TRY IT :: Print only what runs from the line that includes "pyautogui.moveTo(432, 305); pyautogui.dragTo(495, 294)" to the end of the listing, word for word, and do not include any pictures.
•••
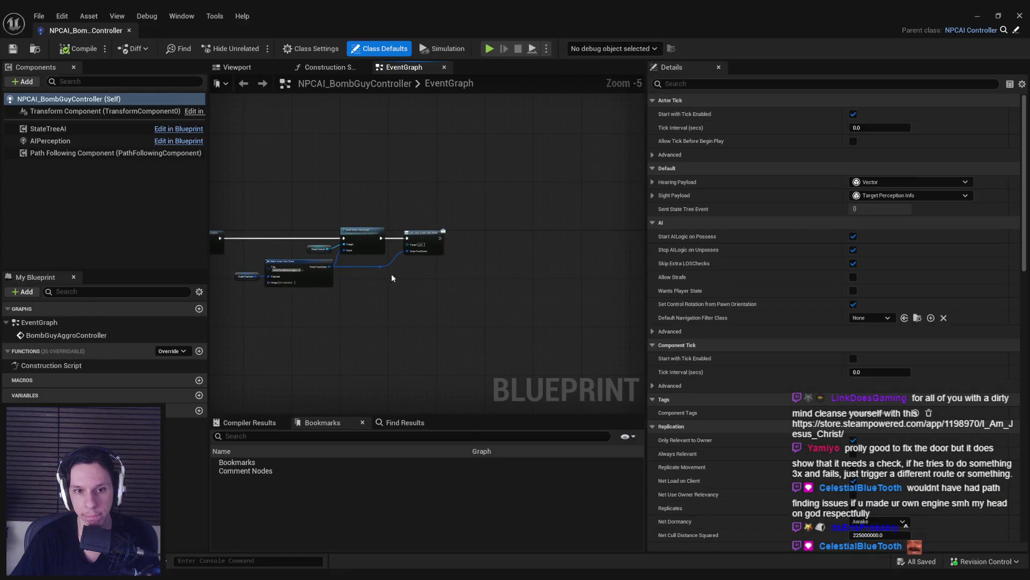
# Step: Reopen the pre-crash blueprint editors, look over PlayerDetectionTick, then minimize and open NPCAI_BasePawn
pyautogui.moveTo(391, 277); pyautogui.dragTo(537, 285)
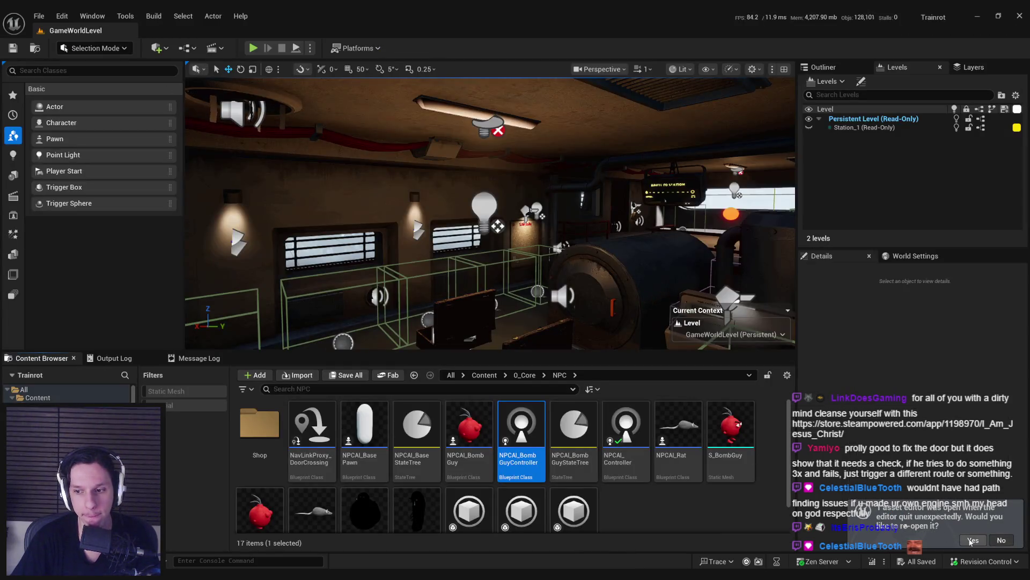
pyautogui.click(972, 540)
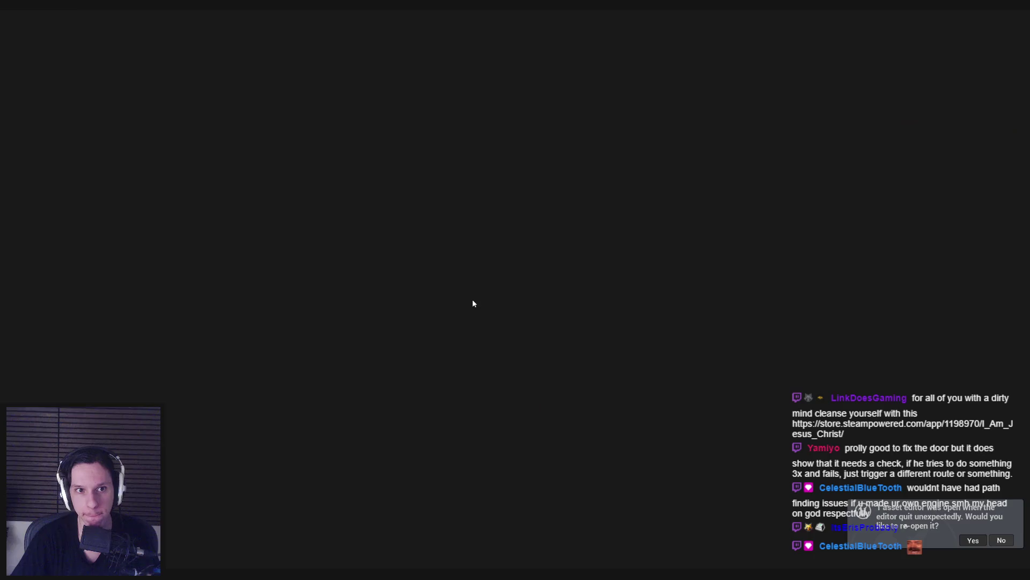
pyautogui.moveTo(432, 305); pyautogui.dragTo(495, 294)
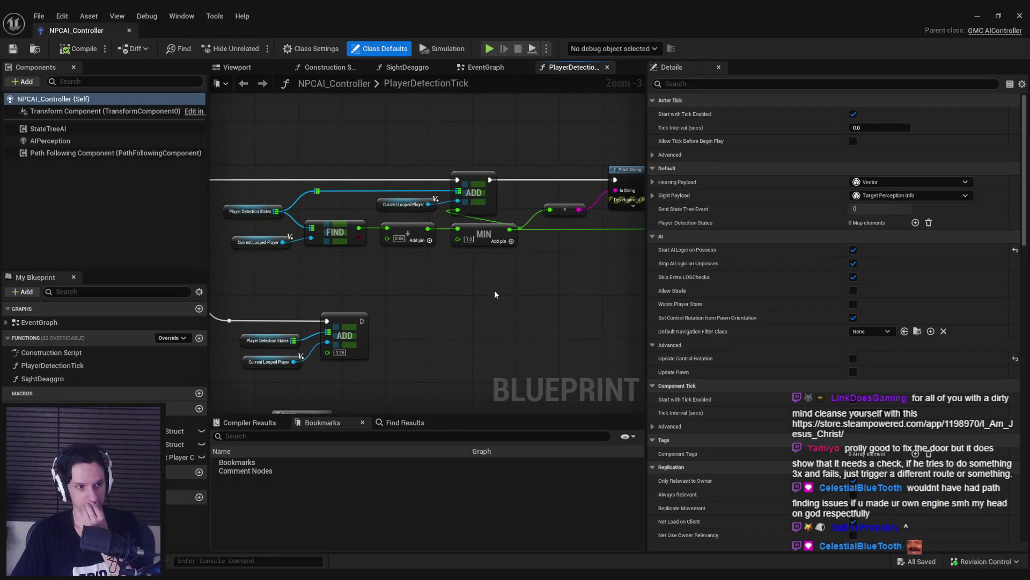
pyautogui.scroll(-2, 470, 309)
•••
EXPECTED ANSWER ::
pyautogui.moveTo(432, 305); pyautogui.dragTo(495, 294)
pyautogui.scroll(-2, 470, 309)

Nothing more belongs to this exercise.